Arjun, a transgender activist from Kerala, said it plainly last week, as protesters gathered outside Parliament: “Coming out is already difficult, with a lack of family support and social stigma. This new law will only increase fear and isolation.”
He was reacting to the Transgender Persons (Protection of Rights) Amendment Bill, 2026 signed into law by President Droupadi Murmu on March 30. On paper, it was presented as a step forward. In practice, for millions of transgender Indians, it feels like a door quietly closing.
What the amendment actually changes
This is not a routine update. The 2026 amendment strips away the right to self-perceived gender identity, a right the Supreme Court had guaranteed in the landmark 2014 NALSA judgment. Under the new law, a person’s transgender identity must be verified by a medical board and then approved by a District Magistrate before an identity certificate is issued.
The amendment also removes the categories of trans-man, trans-woman, non-binary, and genderqueer that were recognised under the 2019 Act replacing them with a narrow list that largely covers socio-cultural identities like hijra, kinner, and aravani.
Most alarmingly, it introduces a criminal provision that penalises “compelling” or “alluring” a person to outwardly present a transgender identity with penalties extending up to life imprisonment. Amnesty International called the law “a fundamental shift in how the state views transgender people. Identity is no longer treated as something inherent, but as something to be checked, certified, and controlled.”
Over 140 lawyers, feminists, and civil society groups had urged the President to withhold assent, citing constitutional violations. She signed it anyway.
A community already on the margins
To understand why this amendment lands so hard, consider where India’s transgender community already stands not in theory, but in numbers.
India’s 2011 Census counted approximately 4.88 lakh transgender persons, of whom over 66% lived in rural areas. Their literacy rate was 56%, compared to a national average of 74%. The unemployment rate sat at 48%, more than double the national figure. A 2018 NHRC report found that 92% of transgender individuals were excluded from economic activity entirely, with roughly 23% pushed into sex work as a survival mechanism.
In education, 52% of transgender students reported harassment by classmates, and 15% by teachers. Many never made it past primary school.
On housing, despite being listed as a priority group under the Pradhan Mantri Awaas Yojana, data from multiple states reveals near-zero uptake a gap between policy intent and on-ground implementation that has persisted for years.
Healthcare tells the same story. A NALSA study found that 27% of transgender individuals were denied medical care based solely on their gender identity. Gender-affirming procedures cost between ₹2–5 lakh and remain largely uncovered by insurance, even under Ayushman Bharat.
Behind every statistic is a decision someone was forced to make between being who they are and being safe, fed, or housed.
The gap between law and life
India has not been indifferent. The NALSA judgment, the 2019 Act, the SMILE welfare programme, Ayushman Bharat’s TG Plus card these were genuine, if imperfect, steps. The intent has repeatedly been stated. The enforcement has repeatedly fallen short.

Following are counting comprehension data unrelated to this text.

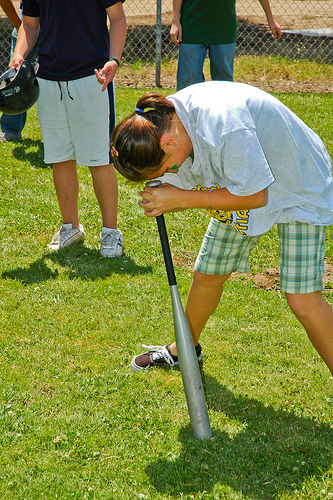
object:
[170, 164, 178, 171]
paint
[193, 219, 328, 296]
shorts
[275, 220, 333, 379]
legs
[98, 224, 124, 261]
foot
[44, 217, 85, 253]
foot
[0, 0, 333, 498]
ground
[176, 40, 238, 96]
jeans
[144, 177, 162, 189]
silver handle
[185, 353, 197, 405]
metal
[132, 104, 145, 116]
blue band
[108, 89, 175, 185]
hair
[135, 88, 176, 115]
ponytail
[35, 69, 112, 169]
white shorts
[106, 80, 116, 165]
navy stripe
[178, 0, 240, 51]
shirt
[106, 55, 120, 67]
black band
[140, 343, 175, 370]
shoe laces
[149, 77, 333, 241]
tee shirt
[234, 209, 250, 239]
writing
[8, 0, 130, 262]
man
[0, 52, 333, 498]
grass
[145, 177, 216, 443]
bat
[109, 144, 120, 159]
barette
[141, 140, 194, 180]
face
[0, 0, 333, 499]
field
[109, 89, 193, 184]
head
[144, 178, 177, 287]
handle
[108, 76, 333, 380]
woman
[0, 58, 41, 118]
baseball helmet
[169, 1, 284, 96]
man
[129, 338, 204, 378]
shoe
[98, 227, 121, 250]
laces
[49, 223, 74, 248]
laces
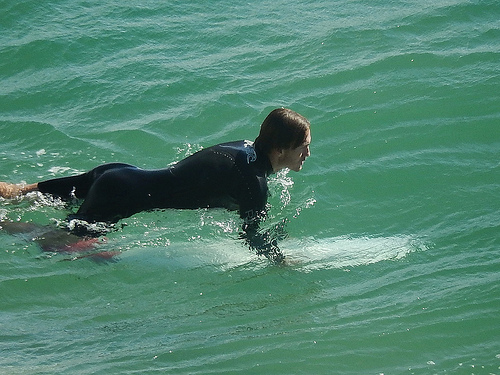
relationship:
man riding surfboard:
[0, 106, 312, 263] [117, 234, 412, 273]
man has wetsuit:
[0, 106, 312, 263] [38, 137, 272, 237]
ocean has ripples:
[2, 0, 498, 374] [1, 0, 499, 374]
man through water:
[0, 106, 312, 263] [3, 3, 500, 373]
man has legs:
[0, 106, 312, 263] [1, 183, 118, 267]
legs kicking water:
[1, 183, 118, 267] [3, 3, 500, 373]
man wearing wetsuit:
[0, 106, 312, 263] [38, 137, 272, 237]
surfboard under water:
[117, 234, 412, 273] [3, 3, 500, 373]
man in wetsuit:
[0, 106, 312, 263] [38, 137, 272, 237]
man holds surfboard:
[0, 106, 312, 263] [117, 234, 412, 273]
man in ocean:
[0, 106, 312, 263] [2, 0, 498, 374]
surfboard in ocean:
[117, 234, 412, 273] [2, 0, 498, 374]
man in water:
[0, 106, 312, 263] [3, 3, 500, 373]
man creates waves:
[0, 106, 312, 263] [1, 168, 305, 259]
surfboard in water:
[117, 234, 412, 273] [3, 3, 500, 373]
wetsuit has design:
[38, 137, 272, 237] [222, 137, 257, 166]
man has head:
[0, 106, 312, 263] [255, 109, 312, 174]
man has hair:
[0, 106, 312, 263] [257, 108, 311, 160]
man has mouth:
[0, 106, 312, 263] [298, 158, 305, 165]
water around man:
[3, 3, 500, 373] [0, 106, 312, 263]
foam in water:
[2, 145, 116, 234] [3, 3, 500, 373]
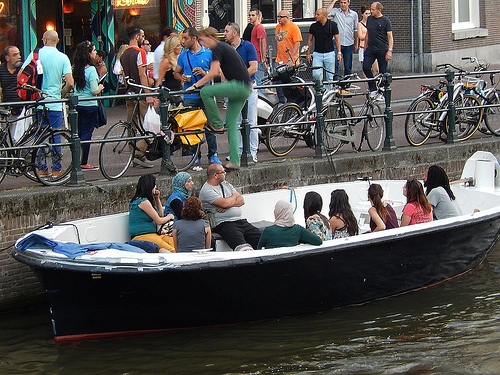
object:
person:
[362, 0, 395, 92]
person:
[15, 29, 74, 178]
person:
[73, 40, 106, 171]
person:
[127, 173, 176, 253]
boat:
[10, 151, 499, 340]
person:
[171, 194, 213, 256]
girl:
[329, 190, 358, 240]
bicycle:
[0, 81, 73, 186]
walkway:
[0, 63, 499, 191]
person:
[187, 28, 251, 172]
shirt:
[23, 46, 73, 113]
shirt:
[74, 65, 101, 106]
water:
[2, 238, 498, 374]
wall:
[0, 201, 133, 300]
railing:
[0, 68, 500, 107]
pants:
[198, 79, 253, 167]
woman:
[255, 201, 323, 250]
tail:
[371, 193, 392, 223]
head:
[366, 183, 384, 203]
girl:
[300, 191, 333, 242]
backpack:
[14, 50, 44, 103]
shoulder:
[25, 47, 44, 62]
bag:
[142, 104, 162, 135]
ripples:
[350, 317, 379, 329]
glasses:
[276, 15, 288, 19]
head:
[277, 8, 290, 25]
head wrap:
[273, 199, 295, 227]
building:
[350, 1, 498, 73]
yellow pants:
[132, 233, 176, 253]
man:
[275, 9, 303, 105]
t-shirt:
[275, 22, 302, 65]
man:
[198, 163, 260, 250]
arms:
[199, 188, 237, 208]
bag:
[168, 105, 207, 146]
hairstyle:
[367, 183, 392, 224]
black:
[363, 15, 394, 94]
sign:
[113, 0, 151, 8]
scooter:
[256, 44, 317, 148]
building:
[174, 0, 334, 70]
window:
[451, 0, 482, 31]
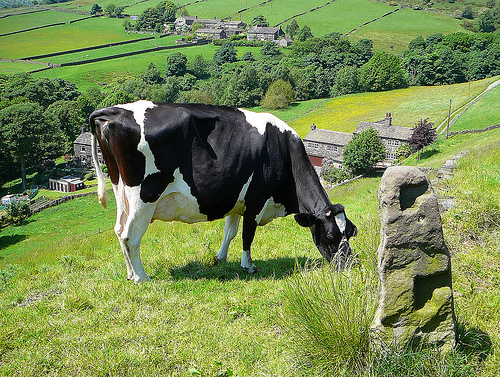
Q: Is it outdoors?
A: Yes, it is outdoors.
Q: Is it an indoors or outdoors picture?
A: It is outdoors.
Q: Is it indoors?
A: No, it is outdoors.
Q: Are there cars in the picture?
A: No, there are no cars.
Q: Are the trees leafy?
A: Yes, the trees are leafy.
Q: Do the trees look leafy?
A: Yes, the trees are leafy.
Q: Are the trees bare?
A: No, the trees are leafy.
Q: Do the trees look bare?
A: No, the trees are leafy.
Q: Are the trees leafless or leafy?
A: The trees are leafy.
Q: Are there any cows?
A: Yes, there is a cow.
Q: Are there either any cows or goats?
A: Yes, there is a cow.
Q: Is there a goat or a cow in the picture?
A: Yes, there is a cow.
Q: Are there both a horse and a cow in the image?
A: No, there is a cow but no horses.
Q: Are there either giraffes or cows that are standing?
A: Yes, the cow is standing.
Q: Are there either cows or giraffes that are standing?
A: Yes, the cow is standing.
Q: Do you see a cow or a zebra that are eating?
A: Yes, the cow is eating.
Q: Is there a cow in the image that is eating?
A: Yes, there is a cow that is eating.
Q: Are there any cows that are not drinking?
A: Yes, there is a cow that is eating.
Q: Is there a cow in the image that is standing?
A: Yes, there is a cow that is standing.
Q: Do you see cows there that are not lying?
A: Yes, there is a cow that is standing .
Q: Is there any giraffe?
A: No, there are no giraffes.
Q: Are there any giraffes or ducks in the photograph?
A: No, there are no giraffes or ducks.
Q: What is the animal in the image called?
A: The animal is a cow.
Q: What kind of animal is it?
A: The animal is a cow.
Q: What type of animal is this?
A: This is a cow.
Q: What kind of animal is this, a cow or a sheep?
A: This is a cow.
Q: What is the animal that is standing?
A: The animal is a cow.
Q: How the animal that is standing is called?
A: The animal is a cow.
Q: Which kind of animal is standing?
A: The animal is a cow.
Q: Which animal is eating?
A: The animal is a cow.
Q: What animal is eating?
A: The animal is a cow.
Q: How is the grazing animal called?
A: The animal is a cow.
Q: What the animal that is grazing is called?
A: The animal is a cow.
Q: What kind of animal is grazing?
A: The animal is a cow.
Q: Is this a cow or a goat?
A: This is a cow.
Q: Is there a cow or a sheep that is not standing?
A: No, there is a cow but it is standing.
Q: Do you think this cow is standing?
A: Yes, the cow is standing.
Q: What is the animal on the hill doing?
A: The cow is standing.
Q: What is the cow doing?
A: The cow is standing.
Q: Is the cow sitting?
A: No, the cow is standing.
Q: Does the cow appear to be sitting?
A: No, the cow is standing.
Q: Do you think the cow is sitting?
A: No, the cow is standing.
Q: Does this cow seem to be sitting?
A: No, the cow is standing.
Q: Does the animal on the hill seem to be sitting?
A: No, the cow is standing.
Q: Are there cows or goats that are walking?
A: No, there is a cow but it is standing.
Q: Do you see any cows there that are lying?
A: No, there is a cow but it is standing.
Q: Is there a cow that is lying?
A: No, there is a cow but it is standing.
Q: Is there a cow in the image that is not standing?
A: No, there is a cow but it is standing.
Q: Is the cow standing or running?
A: The cow is standing.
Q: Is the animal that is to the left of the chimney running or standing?
A: The cow is standing.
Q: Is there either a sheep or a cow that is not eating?
A: No, there is a cow but it is eating.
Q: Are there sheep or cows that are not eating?
A: No, there is a cow but it is eating.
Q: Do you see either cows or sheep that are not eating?
A: No, there is a cow but it is eating.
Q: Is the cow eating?
A: Yes, the cow is eating.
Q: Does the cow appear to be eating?
A: Yes, the cow is eating.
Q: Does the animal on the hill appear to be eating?
A: Yes, the cow is eating.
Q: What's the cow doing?
A: The cow is eating.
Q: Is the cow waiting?
A: No, the cow is eating.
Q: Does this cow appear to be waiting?
A: No, the cow is eating.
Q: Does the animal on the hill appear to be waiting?
A: No, the cow is eating.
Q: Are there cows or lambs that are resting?
A: No, there is a cow but it is eating.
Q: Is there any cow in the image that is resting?
A: No, there is a cow but it is eating.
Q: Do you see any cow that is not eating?
A: No, there is a cow but it is eating.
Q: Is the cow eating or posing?
A: The cow is eating.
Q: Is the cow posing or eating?
A: The cow is eating.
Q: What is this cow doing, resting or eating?
A: The cow is eating.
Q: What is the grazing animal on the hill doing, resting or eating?
A: The cow is eating.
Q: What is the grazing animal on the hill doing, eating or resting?
A: The cow is eating.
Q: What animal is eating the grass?
A: The cow is eating the grass.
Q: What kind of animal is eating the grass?
A: The animal is a cow.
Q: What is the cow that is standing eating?
A: The cow is eating grass.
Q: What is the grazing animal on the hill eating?
A: The cow is eating grass.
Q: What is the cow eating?
A: The cow is eating grass.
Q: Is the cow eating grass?
A: Yes, the cow is eating grass.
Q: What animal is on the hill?
A: The cow is on the hill.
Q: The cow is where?
A: The cow is on the hill.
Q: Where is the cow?
A: The cow is on the hill.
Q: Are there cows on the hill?
A: Yes, there is a cow on the hill.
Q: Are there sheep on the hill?
A: No, there is a cow on the hill.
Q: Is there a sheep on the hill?
A: No, there is a cow on the hill.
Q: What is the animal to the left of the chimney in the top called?
A: The animal is a cow.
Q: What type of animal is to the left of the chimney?
A: The animal is a cow.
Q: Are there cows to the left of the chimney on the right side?
A: Yes, there is a cow to the left of the chimney.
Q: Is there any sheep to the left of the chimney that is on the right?
A: No, there is a cow to the left of the chimney.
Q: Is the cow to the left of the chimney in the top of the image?
A: Yes, the cow is to the left of the chimney.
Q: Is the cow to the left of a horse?
A: No, the cow is to the left of the chimney.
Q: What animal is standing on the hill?
A: The cow is standing on the hill.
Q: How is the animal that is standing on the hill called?
A: The animal is a cow.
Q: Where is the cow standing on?
A: The cow is standing on the hill.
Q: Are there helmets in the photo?
A: No, there are no helmets.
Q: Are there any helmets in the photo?
A: No, there are no helmets.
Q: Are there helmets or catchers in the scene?
A: No, there are no helmets or catchers.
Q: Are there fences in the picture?
A: Yes, there is a fence.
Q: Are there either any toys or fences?
A: Yes, there is a fence.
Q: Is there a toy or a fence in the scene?
A: Yes, there is a fence.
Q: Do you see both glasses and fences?
A: No, there is a fence but no glasses.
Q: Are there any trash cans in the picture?
A: No, there are no trash cans.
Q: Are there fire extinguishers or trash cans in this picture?
A: No, there are no trash cans or fire extinguishers.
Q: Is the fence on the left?
A: Yes, the fence is on the left of the image.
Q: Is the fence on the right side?
A: No, the fence is on the left of the image.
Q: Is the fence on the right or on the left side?
A: The fence is on the left of the image.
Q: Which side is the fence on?
A: The fence is on the left of the image.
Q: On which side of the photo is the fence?
A: The fence is on the left of the image.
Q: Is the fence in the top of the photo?
A: Yes, the fence is in the top of the image.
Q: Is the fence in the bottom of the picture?
A: No, the fence is in the top of the image.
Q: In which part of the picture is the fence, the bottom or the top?
A: The fence is in the top of the image.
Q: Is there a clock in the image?
A: No, there are no clocks.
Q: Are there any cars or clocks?
A: No, there are no clocks or cars.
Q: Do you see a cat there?
A: No, there are no cats.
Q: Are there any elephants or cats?
A: No, there are no cats or elephants.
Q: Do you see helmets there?
A: No, there are no helmets.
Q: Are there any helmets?
A: No, there are no helmets.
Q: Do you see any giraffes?
A: No, there are no giraffes.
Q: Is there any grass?
A: Yes, there is grass.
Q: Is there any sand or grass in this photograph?
A: Yes, there is grass.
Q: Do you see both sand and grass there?
A: No, there is grass but no sand.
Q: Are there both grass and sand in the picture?
A: No, there is grass but no sand.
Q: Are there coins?
A: No, there are no coins.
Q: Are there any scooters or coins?
A: No, there are no coins or scooters.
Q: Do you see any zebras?
A: No, there are no zebras.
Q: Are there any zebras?
A: No, there are no zebras.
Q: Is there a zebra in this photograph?
A: No, there are no zebras.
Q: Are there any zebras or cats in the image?
A: No, there are no zebras or cats.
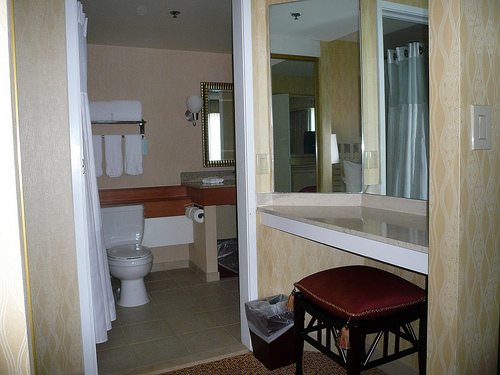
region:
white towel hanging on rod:
[84, 133, 111, 195]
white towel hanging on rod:
[99, 133, 133, 201]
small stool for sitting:
[273, 246, 438, 373]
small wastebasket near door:
[247, 283, 312, 374]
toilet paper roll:
[185, 203, 210, 228]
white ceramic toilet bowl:
[92, 195, 179, 324]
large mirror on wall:
[267, 5, 369, 218]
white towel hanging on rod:
[85, 129, 115, 181]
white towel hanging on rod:
[105, 129, 132, 193]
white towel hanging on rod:
[125, 137, 154, 184]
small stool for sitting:
[282, 242, 412, 363]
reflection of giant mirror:
[288, 32, 355, 194]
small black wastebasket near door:
[244, 284, 309, 374]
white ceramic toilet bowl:
[96, 191, 175, 324]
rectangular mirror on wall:
[199, 73, 246, 180]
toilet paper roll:
[185, 202, 201, 227]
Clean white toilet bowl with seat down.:
[94, 203, 159, 310]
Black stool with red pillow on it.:
[285, 253, 430, 373]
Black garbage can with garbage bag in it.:
[252, 290, 307, 368]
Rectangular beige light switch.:
[467, 103, 496, 156]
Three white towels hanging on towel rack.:
[85, 131, 145, 180]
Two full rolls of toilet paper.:
[180, 203, 204, 224]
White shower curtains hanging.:
[74, 1, 119, 341]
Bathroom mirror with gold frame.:
[198, 78, 240, 167]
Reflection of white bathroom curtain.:
[384, 46, 430, 201]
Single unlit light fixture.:
[184, 91, 204, 125]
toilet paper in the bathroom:
[181, 205, 206, 222]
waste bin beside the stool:
[241, 285, 306, 355]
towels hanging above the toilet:
[95, 126, 161, 178]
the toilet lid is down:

The 2026 amendment, however, does not merely fail to close this gap. It widens it. By replacing self-identification with a state-controlled certification process, it adds bureaucratic layers to an already difficult journey precisely for those least equipped to navigate them: the rural, the poor, the undocumented.
As Aakar Patel, Chair of Amnesty International India, stated: “Instead of simplifying processes, this amendment adds more bureaucratic and medical layers, approvals, and verifications which pave the way for prejudice.”
What real progress looks like
Laws matter. But laws without enforcement, without social education, and without genuine community consultation are monuments to good intentions not instruments of change.
The real measure of progress is not the number of amendments passed, but whether Arjun can walk into a hospital without fear. Whether a transgender student in rural Uttar Pradesh stays in school. Whether a young person in Kerala, choosing to live openly, does not have to choose between identity and safety.
India’s transgender community has waited long enough. They do not need the state to certify who they are.
They need the state to finally listen to what they have been saying all along.